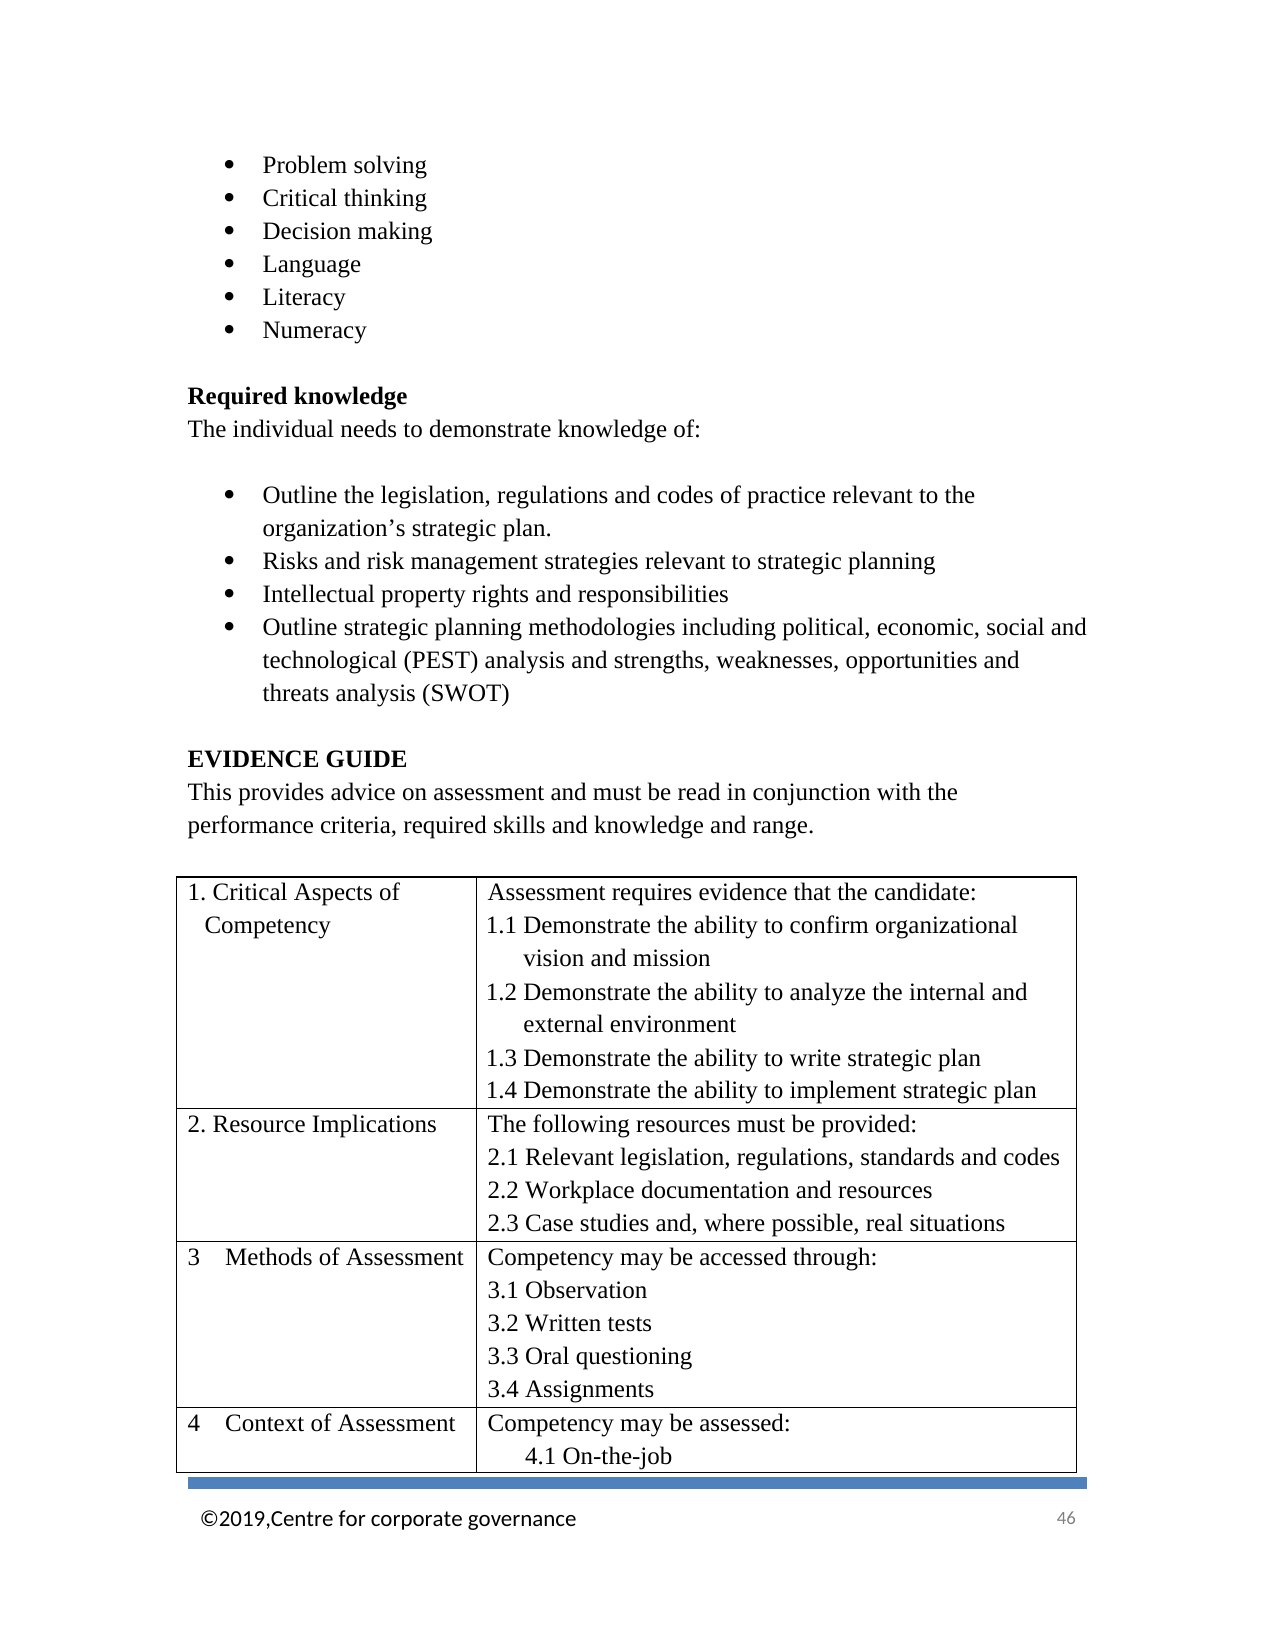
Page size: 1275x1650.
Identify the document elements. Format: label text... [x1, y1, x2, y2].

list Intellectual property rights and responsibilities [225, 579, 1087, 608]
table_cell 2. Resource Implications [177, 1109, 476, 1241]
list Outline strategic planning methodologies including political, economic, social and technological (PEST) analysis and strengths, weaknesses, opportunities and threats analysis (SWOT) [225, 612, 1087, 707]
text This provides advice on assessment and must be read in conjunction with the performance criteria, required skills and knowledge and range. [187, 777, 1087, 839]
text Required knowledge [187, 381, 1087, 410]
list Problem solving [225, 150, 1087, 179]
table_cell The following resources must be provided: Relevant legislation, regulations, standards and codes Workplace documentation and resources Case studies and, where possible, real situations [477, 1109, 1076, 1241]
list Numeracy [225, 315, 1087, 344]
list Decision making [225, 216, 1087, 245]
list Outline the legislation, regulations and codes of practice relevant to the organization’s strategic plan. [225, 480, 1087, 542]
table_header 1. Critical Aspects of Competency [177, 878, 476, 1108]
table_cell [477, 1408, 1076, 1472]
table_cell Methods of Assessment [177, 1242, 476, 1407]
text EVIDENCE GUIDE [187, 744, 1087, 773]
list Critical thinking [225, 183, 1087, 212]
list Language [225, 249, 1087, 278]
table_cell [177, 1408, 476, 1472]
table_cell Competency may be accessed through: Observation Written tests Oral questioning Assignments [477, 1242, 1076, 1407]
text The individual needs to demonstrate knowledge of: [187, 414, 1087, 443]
______
• TASK STATEMENT
Make an exact reproduction of the listing above, without any pictures.

• EXERCISE RESULT
Page size: 1275x1650.
Identify the document elements. Format: label text... [x1, y1, x2, y2].

list Intellectual property rights and responsibilities [225, 579, 1087, 608]
table_cell 2. Resource Implications [177, 1109, 476, 1241]
list Outline strategic planning methodologies including political, economic, social and technological (PEST) analysis and strengths, weaknesses, opportunities and threats analysis (SWOT) [225, 612, 1087, 707]
text This provides advice on assessment and must be read in conjunction with the performance criteria, required skills and knowledge and range. [187, 777, 1087, 839]
text Required knowledge [187, 381, 1087, 410]
list Problem solving [225, 150, 1087, 179]
table_cell The following resources must be provided: Relevant legislation, regulations, standards and codes Workplace documentation and resources Case studies and, where possible, real situations [477, 1109, 1076, 1241]
list Numeracy [225, 315, 1087, 344]
list Decision making [225, 216, 1087, 245]
list Outline the legislation, regulations and codes of practice relevant to the organization’s strategic plan. [225, 480, 1087, 542]
table_header 1. Critical Aspects of Competency [177, 878, 476, 1108]
table_cell [477, 1408, 1076, 1472]
table_cell Methods of Assessment [177, 1242, 476, 1407]
text EVIDENCE GUIDE [187, 744, 1087, 773]
list Critical thinking [225, 183, 1087, 212]
list Language [225, 249, 1087, 278]
table_cell [177, 1408, 476, 1472]
table_cell Competency may be accessed through: Observation Written tests Oral questioning Assignments [477, 1242, 1076, 1407]
text The individual needs to demonstrate knowledge of: [187, 414, 1087, 443]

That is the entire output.